“A sleek, creative approach hardly deters questions of what the movie is ultimately able to convey.”
by Ken Bakely
It is clear that nothing is clear. Sonia Kennebeck’s Enemies of the State wants to communicate the uncertainties of the case she’s presenting in every frame. Everything is cloaked in secret and festering with deception, either on the part of the defendants, the prosecution, or both. Through a combination of talking-head interviews and hybrid reenactments (actors lip-synching archival audio), Kennebeck lays out the bizarre case of Matt DeHart, an Anonymous-affiliated hacker who lives an in an unassuming Midwestern home with his parents, both of whom have military backgrounds (and he served in the Air National Guard). Claiming to have uncovered bombshell CIA documents, he is shortly thereafter put under investigation for producing child pornography. DeHart says that the charges are wholly manufactured, and he and his family embark on a myriad of efforts to flee the country, visiting the Russian and Venezuelan embassies before unsuccessfully applying for asylum in Canada, additionally asserting that he was extrajudicially abducted and tortured by U.S. authorities seeking information. What follows is a deeply convoluted narrative, in which solid answers and the ability to confidently connect the dots feel like extraordinary luxuries, and the only thing more suspicious than not having any information at all is having information that seems selective and spotty; random snippets of data contextualized with assertions rather than fact.
On that note, it’s crucial to note that DeHart’s defenders, including the film’s primary interviewees,* Paul and LeAnn DeHart – the subject’s parents – must rely on largely anecdotal evidence, primarily originating from his own statements. It’s easy to watch the beginning of Enemies of the State and assume that it will be a presentation for the defense – after all, it would hardly be out of character for the U.S. government to plant evidence to dispose of people it would rather not deal with – but it’s more complicated than that. Kennebeck’s greatest strength as a storyteller is how she is able to look at a profoundly tangled mass of threads and walk us through in a way that feels organic and easy to follow. This is doubly impressive when one considers that the entire point is that we don’t actually know what’s happening. The central question at hand is whether Matt DeHart is an innocent whistleblower methodically destroyed by the dark reaches of the intelligence community, or if he is a shameless liar who tried to take advantage of paranoia about the state to distract from his hideous crimes. Both seem plausible here (and perhaps even a synthesis of the two), but it’s not really the point of the movie to even lean in either direction. It wouldn’t be possible, anyway. Kennebeck emphasizes the extraordinary difficulties that can come when trying to deduce the truth. She admirably does not manipulate the facts in search of an easy narrative. Quite the opposite: she slyly lets the viewer draw assumptions that may be later challenged, allowing for reflection on what causes such assumptions in the first place.
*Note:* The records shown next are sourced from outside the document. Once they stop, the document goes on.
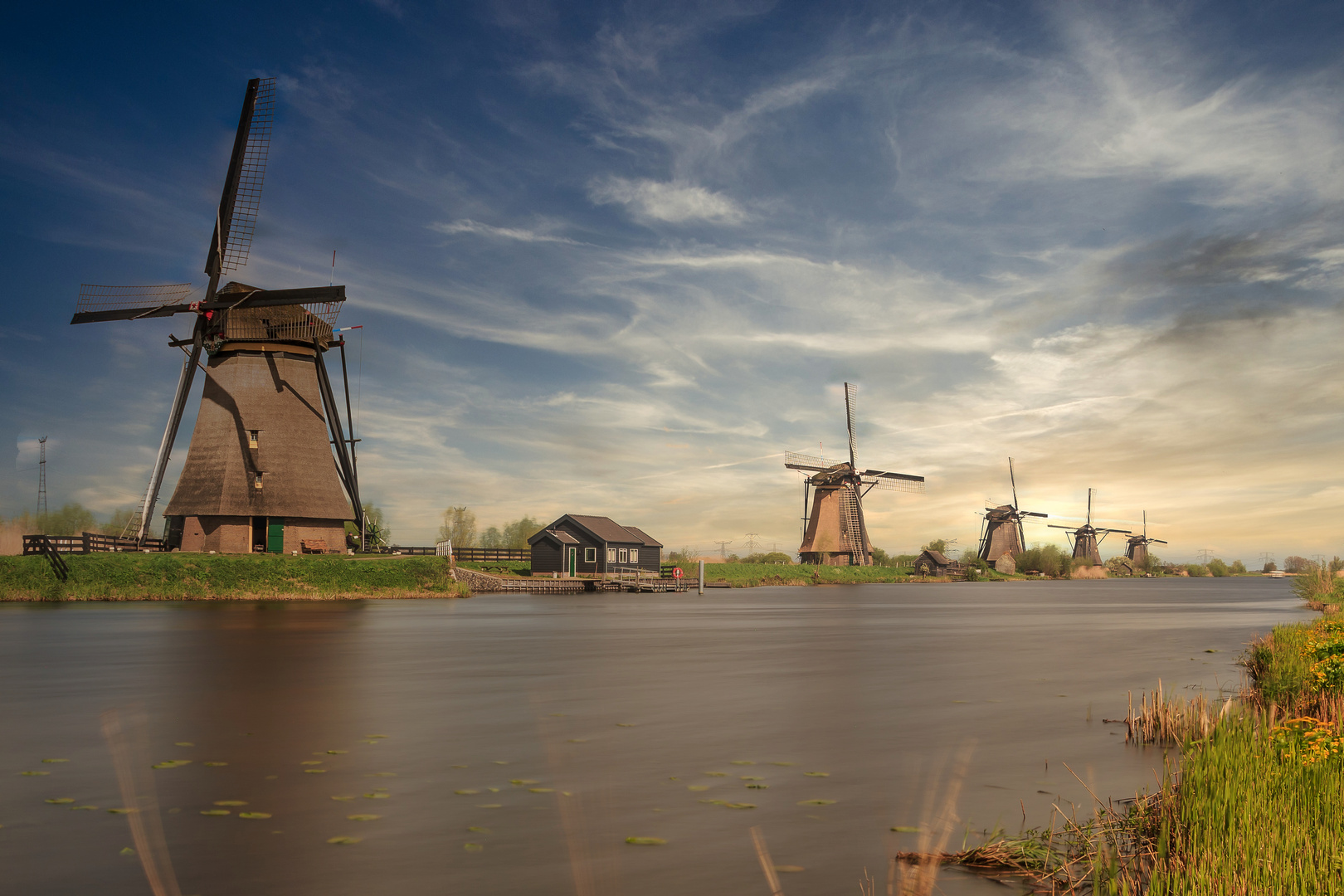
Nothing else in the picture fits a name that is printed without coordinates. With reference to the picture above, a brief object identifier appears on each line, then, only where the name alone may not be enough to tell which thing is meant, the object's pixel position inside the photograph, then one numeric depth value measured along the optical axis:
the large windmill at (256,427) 42.22
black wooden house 65.75
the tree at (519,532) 108.88
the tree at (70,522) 76.49
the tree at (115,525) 63.91
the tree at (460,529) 102.68
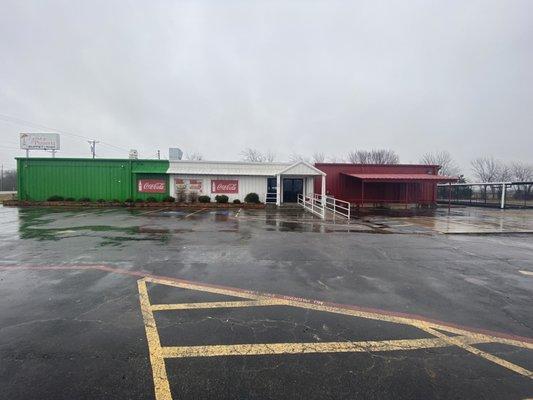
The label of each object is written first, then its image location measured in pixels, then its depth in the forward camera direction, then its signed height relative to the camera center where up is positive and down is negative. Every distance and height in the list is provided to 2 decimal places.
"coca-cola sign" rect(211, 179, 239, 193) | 24.98 +0.16
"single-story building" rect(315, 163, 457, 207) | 26.28 +0.13
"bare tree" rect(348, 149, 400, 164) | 70.29 +7.78
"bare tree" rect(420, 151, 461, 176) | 67.29 +4.65
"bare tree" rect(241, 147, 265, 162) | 69.56 +7.53
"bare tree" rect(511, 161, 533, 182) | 60.84 +3.43
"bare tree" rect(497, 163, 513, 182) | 62.16 +3.21
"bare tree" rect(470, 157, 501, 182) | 63.81 +3.28
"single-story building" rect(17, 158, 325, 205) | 24.34 +0.77
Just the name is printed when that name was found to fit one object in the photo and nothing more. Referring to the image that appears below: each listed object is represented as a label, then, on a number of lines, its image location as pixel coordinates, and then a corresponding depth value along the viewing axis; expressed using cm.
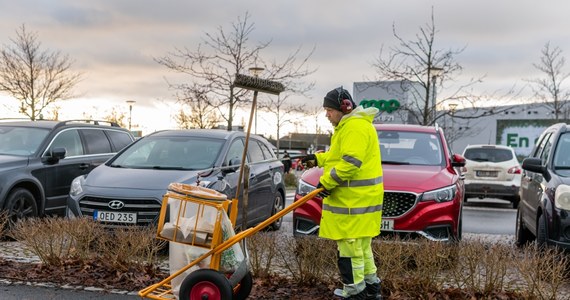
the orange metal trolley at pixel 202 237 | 471
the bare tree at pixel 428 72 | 2091
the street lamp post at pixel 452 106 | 2500
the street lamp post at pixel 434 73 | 2081
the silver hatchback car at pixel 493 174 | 1647
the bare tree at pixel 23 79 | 2591
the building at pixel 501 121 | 4094
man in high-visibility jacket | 500
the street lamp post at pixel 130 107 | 4106
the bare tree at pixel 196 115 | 1991
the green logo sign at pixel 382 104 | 4030
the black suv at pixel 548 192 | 669
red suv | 680
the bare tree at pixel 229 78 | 1919
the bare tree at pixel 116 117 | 5152
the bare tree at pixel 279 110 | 2481
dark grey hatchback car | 749
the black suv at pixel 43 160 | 878
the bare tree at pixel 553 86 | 2848
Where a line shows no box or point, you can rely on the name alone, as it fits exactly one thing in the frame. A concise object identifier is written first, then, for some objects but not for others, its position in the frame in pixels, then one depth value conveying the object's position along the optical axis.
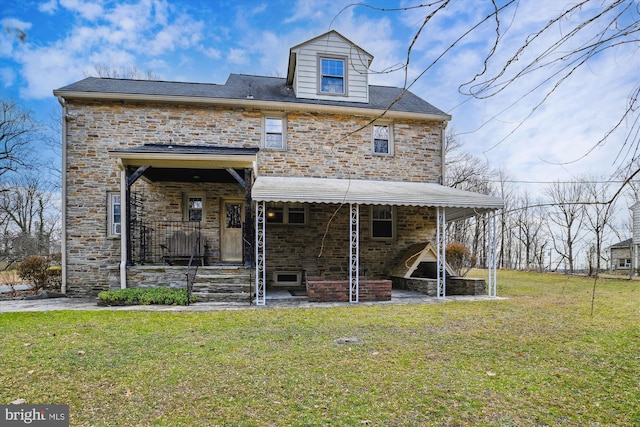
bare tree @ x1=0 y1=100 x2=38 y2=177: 16.33
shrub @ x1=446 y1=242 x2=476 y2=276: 15.39
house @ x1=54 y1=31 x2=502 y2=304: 9.35
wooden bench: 10.44
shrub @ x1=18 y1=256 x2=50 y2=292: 10.34
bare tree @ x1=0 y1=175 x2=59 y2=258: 19.17
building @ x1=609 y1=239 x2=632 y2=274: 28.06
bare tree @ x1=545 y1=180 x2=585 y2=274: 20.41
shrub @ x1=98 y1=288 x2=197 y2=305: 8.34
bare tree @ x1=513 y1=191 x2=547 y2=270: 25.21
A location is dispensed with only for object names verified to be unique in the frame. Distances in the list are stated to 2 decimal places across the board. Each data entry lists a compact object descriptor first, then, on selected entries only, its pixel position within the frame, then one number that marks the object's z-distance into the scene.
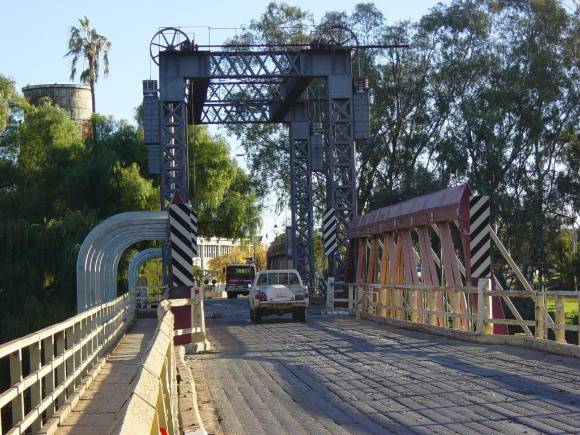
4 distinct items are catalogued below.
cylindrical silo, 75.38
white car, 30.41
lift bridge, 10.59
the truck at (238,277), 79.34
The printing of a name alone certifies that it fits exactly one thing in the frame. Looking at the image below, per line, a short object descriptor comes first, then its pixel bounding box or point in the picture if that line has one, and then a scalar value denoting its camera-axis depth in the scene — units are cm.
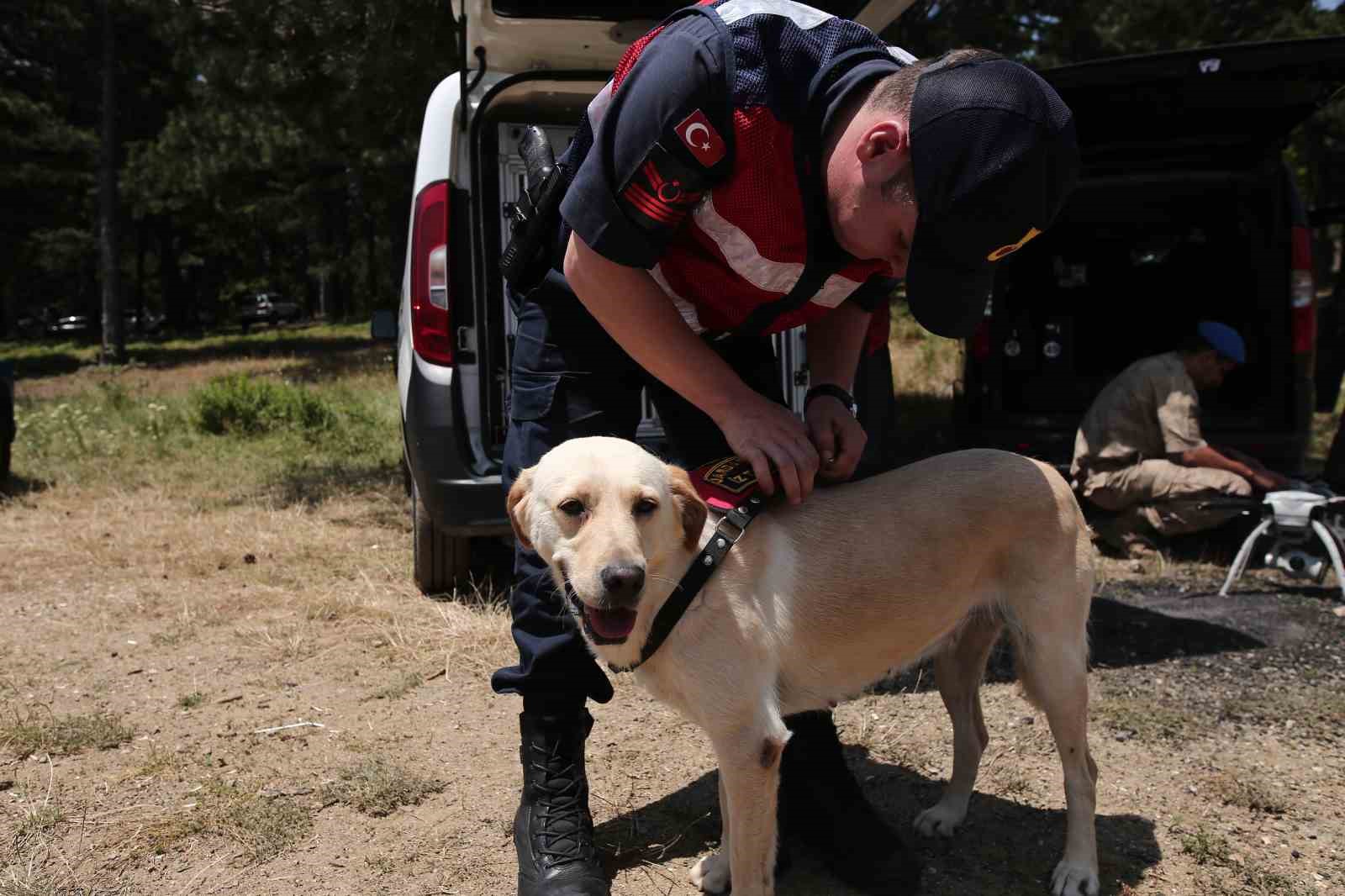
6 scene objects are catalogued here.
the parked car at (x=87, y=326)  3509
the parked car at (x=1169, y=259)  431
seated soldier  496
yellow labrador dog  192
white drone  436
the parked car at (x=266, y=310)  3912
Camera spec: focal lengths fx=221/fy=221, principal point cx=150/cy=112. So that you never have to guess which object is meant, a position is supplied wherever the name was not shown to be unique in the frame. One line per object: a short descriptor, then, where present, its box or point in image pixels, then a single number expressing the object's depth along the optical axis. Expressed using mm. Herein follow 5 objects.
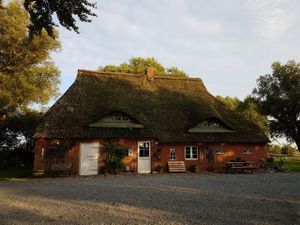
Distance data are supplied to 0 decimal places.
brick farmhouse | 16863
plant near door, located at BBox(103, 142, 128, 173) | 16863
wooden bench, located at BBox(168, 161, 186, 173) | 17812
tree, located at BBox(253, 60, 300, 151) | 29673
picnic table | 17683
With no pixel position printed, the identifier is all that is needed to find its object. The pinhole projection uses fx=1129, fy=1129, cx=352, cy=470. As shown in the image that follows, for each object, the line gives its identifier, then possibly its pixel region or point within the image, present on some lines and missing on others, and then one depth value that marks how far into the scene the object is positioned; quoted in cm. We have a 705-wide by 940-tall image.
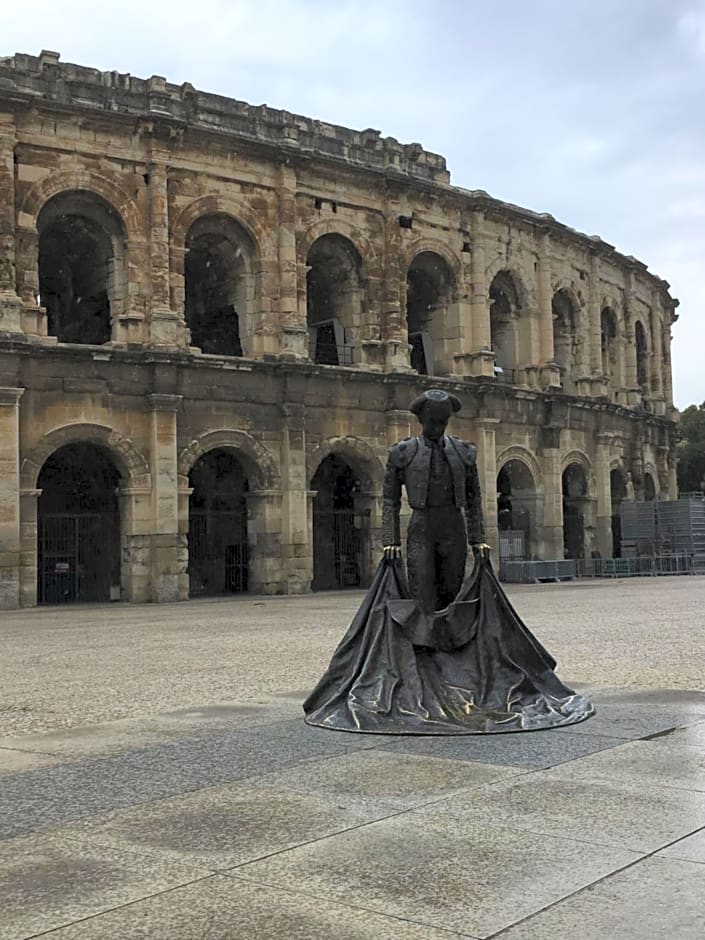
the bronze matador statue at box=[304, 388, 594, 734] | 690
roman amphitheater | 2242
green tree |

It’s better, then, to think of this less as a comprehensive piece of journalism, and more like a case study on the difficulties and dangers in trying to extrapolate from the very limited amount that we know. This is a vital lesson, but as Enemies of the State approaches it from different angles, again and again, through its meticulous profiling of the DeHarts and the case, the film spends large chunks of its runtime feeling like it’s just spinning its wheels. While fascinatingly presenting its details, there is less substance to the surrounding structure. A sleek, creative approach hardly deters questions of what the movie is ultimately able to convey, when all of the exhausting twists and turns of the story wind with seemingly no end in sight. The movie runs out of things to say – or perhaps more troublingly, never had all that much to say in the first place. Kennebeck seems unsure of how to concoct this into a feature-length film, and though she is able to keep us engaged with her sharp directorial style, there’s the question of how much she can do when, by design, there isn’t much underneath the surface. While Enemies of the State never loses sight of its core message, the film ultimately departs on a frustratingly empty note, and not in the way that it intended to be.
*Matt DeHart agreed to a plea bargain in 2015 and was released from prison in 2019, but he declined to be interviewed for this film.